The Montana State Fund board, which oversees the quasi-governmental agency, decided earlier this year to halt the plan going forward, saying it had garnered “negative recognition” before the 2013 Legislature.
“The negative recognition during the last legislative session hindered productive discussion on some of the major policy issues that ought to have been addressed,” said Laurence Hubbard, president of the State Fund.
Nonetheless, the State Fund, which sells work-comp insurance to 26,000 Montana businesses, paid out incentives last Friday to 245 of its 280 employees, for the fiscal year ending June 30. Another eight former employees who are now retired also got incentive payments for 2013.
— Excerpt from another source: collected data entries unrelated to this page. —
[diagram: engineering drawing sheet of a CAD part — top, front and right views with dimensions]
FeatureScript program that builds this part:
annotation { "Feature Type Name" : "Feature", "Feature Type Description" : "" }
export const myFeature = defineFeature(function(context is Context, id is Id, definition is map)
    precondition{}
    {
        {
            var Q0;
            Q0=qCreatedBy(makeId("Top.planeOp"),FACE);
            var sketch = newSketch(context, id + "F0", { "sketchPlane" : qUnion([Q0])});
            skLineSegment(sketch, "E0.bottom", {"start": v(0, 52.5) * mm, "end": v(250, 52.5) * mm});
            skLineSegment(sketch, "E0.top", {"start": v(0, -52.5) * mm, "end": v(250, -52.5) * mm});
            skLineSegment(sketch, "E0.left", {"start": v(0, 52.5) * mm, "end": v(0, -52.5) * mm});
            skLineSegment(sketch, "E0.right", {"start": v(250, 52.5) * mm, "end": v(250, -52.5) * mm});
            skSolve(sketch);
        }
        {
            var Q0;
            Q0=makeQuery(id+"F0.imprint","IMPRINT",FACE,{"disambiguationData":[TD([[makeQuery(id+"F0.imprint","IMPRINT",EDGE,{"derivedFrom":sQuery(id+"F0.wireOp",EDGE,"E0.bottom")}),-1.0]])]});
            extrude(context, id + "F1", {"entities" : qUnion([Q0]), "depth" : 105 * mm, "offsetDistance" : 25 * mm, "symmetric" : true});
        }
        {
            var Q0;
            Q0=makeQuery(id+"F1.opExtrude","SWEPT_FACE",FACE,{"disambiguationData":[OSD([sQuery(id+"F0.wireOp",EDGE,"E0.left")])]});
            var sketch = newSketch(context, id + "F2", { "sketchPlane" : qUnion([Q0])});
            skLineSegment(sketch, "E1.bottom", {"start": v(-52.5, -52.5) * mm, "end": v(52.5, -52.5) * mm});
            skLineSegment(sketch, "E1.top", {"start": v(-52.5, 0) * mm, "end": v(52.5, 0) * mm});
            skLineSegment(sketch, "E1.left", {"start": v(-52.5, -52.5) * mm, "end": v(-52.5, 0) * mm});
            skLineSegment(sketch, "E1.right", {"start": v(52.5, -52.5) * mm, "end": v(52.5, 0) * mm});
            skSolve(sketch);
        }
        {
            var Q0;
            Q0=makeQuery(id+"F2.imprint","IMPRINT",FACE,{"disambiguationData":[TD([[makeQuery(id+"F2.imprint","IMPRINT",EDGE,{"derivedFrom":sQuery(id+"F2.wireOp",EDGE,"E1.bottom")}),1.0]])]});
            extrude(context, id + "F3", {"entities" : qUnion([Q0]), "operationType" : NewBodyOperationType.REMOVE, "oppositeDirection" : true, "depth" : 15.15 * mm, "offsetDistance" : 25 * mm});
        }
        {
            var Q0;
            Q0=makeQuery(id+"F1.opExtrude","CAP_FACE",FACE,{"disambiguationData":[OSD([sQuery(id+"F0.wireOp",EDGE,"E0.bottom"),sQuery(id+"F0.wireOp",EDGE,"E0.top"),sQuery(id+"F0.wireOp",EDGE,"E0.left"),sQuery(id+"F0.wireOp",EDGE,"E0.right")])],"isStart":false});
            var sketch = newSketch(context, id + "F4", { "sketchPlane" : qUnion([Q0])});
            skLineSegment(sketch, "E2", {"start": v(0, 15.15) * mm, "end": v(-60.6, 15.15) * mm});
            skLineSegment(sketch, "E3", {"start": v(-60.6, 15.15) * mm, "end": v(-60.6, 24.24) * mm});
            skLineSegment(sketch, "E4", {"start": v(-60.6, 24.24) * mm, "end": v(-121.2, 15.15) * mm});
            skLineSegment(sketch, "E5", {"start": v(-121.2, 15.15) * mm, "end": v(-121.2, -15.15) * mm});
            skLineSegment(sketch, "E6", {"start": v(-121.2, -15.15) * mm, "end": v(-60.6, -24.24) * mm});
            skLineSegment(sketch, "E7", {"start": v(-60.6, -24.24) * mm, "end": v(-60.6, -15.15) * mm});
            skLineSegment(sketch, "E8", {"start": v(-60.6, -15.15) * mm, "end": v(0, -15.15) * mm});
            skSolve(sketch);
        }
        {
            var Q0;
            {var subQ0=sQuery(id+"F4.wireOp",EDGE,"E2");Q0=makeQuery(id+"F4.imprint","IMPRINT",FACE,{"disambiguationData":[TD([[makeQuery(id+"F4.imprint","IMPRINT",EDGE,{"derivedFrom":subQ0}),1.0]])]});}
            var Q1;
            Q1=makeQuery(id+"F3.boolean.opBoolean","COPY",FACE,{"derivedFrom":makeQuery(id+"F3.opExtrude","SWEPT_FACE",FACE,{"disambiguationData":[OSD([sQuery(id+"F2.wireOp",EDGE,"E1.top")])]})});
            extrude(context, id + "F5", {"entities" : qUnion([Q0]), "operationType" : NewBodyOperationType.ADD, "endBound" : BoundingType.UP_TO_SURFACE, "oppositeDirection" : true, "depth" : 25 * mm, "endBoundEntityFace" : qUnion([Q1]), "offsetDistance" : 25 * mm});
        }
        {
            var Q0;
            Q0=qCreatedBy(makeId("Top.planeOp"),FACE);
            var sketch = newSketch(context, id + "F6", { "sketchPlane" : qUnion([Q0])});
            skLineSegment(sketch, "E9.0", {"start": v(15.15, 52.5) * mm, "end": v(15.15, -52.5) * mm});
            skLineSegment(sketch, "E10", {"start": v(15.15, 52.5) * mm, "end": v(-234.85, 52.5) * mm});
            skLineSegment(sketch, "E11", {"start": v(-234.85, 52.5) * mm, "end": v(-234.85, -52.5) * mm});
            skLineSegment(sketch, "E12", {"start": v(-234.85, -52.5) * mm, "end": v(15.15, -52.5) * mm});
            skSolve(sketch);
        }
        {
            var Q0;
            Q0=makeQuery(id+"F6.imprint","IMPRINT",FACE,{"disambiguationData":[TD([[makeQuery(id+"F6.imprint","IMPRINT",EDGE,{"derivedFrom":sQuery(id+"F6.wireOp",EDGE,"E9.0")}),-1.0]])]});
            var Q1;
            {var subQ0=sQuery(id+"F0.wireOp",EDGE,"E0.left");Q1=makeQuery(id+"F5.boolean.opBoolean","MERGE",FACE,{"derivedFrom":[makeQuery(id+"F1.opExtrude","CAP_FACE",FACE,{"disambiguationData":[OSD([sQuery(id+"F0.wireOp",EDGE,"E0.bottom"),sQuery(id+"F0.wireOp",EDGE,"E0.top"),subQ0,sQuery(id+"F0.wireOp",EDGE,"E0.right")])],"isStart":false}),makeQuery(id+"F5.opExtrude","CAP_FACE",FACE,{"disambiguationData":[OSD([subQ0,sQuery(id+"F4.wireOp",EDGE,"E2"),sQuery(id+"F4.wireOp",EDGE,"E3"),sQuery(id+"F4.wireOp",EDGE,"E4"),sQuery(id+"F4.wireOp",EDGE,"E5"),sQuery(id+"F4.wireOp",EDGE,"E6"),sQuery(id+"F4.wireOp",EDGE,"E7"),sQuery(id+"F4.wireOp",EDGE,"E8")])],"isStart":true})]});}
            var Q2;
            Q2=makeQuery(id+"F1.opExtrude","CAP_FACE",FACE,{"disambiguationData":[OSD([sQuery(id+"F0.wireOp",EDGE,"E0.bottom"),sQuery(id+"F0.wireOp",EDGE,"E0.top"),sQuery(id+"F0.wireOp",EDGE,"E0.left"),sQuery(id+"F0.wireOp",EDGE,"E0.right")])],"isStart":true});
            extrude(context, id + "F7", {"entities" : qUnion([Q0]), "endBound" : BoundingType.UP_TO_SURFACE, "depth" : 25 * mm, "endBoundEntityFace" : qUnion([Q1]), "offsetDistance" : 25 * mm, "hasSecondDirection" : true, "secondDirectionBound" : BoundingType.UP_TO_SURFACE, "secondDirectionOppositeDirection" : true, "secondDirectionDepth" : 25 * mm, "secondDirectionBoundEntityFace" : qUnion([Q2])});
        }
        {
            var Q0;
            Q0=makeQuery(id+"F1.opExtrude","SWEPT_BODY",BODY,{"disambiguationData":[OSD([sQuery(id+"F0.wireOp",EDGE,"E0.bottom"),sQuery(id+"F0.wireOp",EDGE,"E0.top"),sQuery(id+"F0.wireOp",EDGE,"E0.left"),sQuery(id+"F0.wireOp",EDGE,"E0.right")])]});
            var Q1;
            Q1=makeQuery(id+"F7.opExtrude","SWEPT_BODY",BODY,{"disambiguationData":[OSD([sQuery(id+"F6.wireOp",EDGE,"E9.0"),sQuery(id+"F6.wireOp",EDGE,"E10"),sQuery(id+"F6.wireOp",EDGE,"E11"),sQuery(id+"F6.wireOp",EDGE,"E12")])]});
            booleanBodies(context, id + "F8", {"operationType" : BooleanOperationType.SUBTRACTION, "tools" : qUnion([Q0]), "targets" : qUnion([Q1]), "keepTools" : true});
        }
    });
Also last week, the State Fund announced it will return $12 million in dividends to 23,000 of its customers, the largest annual dividend payout by the fund. Work-comp coverage, required by state law, insures businesses against on-the-job injuries to workers.
The 2013 incentive payments to State Fund employees averaged 6.3 percent of an employees’ eligible income and ranged from $600 to $9,500 for non-executive workers.
About 12 percent of the total incentive plan payout went to the State Fund’s five highest-paid executives. Those executives and their salaries and payments for fiscal 2013 are:
• Hubbard, State Fund president: $270,900 salary, $29,800 incentive payment.
• Albert Parisian, chief information officer: $189,900 salary, $23,600 incentive payment.
• Mark Barry, vice president for corporate support: $164,200 salary, $17,900 incentive payment.
• Nancy Butler, general counsel: $164,200 salary, $16,500 incentive payment.
• Richard Root, vice president for operations: $157,900 salary, $12,300 incentive payment.
State Fund spokeswoman Mary Boyle said the incentive payments are based on whether employees meet pre-determined financial and performance goals.
The incentive plan for the State Fund began in 1996 for its executives and was expanded to all employees in fiscal 2002. It had no payout or virtually no payout in 2003, 2004, 2009 and 2010, and state executives waived their payments in 2011.
The 2012 incentive payments came under fire at the 2013 Legislature, when Sen. Jim Keane, D-Butte, sponsored a bill requiring the State Fund to use its own assets to pay off a $60 million debt for pre-1990 work-comp claims. The state treasury has been paying off the debt, as part of an earlier agreement.
During the Legislature, Keane said if the State Fund has millions of dollars in equity and money to make incentive payments to employees, it can pay off the old debt, instead of having the taxpayers do it.
The bill died in the final days of the Legislature in April.
Hubbard said the incentive plan has been an “integral part” of the State Fund’s financial and operational success, but that he and the board don’t want it to color future debate on the fund’s role and operations.
He also said the State Fund wants to maintain a “market-based pay for performance” compensation structure so it can compete for talented professionals.